Module aggfunc

Module aggfunc 

Source
Expand description

The aggfunc module is the central module for computing statistics from a stream of records.

The central component of this is a trait called Accumulate that implements a new function on initialization, an update function to add a new record, and a compute function to compute the final value of the aggregation. This trait requires two types, an input type (which is used by the new and update functions) and an output type.

Internally, all of the structs implementing this trait are used in the main aggregation module with the input type bounded by FromStr so the tool can convert from string records to the internal data types that these aggregation types manipulate. And the output type is bounded by Display so the tool can write the outputs to standard output.

Structs§

Count
The total number of records added to the accumulator.
CountUnique
The total number of unique records.
Maximum
The largest value (or the value that would appear last in a sorted array)
Mean
The mean.
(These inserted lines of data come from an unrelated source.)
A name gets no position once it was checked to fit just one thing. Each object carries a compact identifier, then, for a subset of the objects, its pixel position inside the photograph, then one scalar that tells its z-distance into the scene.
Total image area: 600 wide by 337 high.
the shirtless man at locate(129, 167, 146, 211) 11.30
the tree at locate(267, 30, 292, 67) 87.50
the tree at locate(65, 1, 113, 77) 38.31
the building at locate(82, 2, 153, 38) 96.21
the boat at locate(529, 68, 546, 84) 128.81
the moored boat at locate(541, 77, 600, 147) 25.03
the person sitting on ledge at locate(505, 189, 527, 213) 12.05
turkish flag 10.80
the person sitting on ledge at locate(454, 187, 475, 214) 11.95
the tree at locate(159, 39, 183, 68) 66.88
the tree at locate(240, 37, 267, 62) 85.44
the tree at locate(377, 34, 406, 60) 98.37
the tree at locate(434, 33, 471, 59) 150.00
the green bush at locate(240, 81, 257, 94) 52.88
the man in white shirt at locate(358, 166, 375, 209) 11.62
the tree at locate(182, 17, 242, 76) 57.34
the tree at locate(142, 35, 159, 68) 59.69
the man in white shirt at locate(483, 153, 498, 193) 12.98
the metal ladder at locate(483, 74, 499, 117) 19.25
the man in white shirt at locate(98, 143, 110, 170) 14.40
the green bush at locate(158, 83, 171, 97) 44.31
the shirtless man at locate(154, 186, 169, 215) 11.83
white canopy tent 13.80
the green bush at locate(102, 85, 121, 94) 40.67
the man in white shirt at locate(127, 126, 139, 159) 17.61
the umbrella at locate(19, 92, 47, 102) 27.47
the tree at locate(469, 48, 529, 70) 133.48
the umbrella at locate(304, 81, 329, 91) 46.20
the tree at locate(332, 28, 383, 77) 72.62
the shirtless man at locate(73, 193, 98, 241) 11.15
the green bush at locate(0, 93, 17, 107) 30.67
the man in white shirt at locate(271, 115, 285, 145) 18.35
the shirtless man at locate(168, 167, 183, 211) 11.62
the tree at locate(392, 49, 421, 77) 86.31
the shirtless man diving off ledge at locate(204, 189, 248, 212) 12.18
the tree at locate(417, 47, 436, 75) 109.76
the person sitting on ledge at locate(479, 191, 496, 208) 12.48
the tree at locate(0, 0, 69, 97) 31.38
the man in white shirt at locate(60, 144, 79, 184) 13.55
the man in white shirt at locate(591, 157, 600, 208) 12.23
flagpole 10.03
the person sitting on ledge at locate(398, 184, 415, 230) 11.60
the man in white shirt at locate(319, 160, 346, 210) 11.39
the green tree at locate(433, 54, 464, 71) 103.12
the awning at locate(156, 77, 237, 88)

This is only implemented for DecimalWrapper, though it could probably be extended for floating point types.
Median
The median value. I’ve stored values in a BTreeMap in order to minimize memory usage. As a result, this is the least performant of all the functions (running at Nlog(m), rather than the N of all the other algorithms (where m is the number of unique values in the accumulator).
MinMax
A combination of the minimum and maximum values, producing a string concatenating the minimum value and the maximum value together, separated by a hyphen.
Minimum
The minimum value
Mode
The most commonly appearing item.
Range
The range, or the difference between the minimum and maximum values (where the minimum value is subtracted from the maximum value).
StdDev
Computes the sample variance in a single pass, using Welford’s algorithm. The attributes in this method refer to the same ones described in Accuracy and Stability of Numerical Algorithms by Higham (2nd Edition, page 11).
Sum
The running sum of a stream of values.

Traits§

Accumulate
Accumulates records from a stream, in order to allow functions to be optimized for minimal memory usage.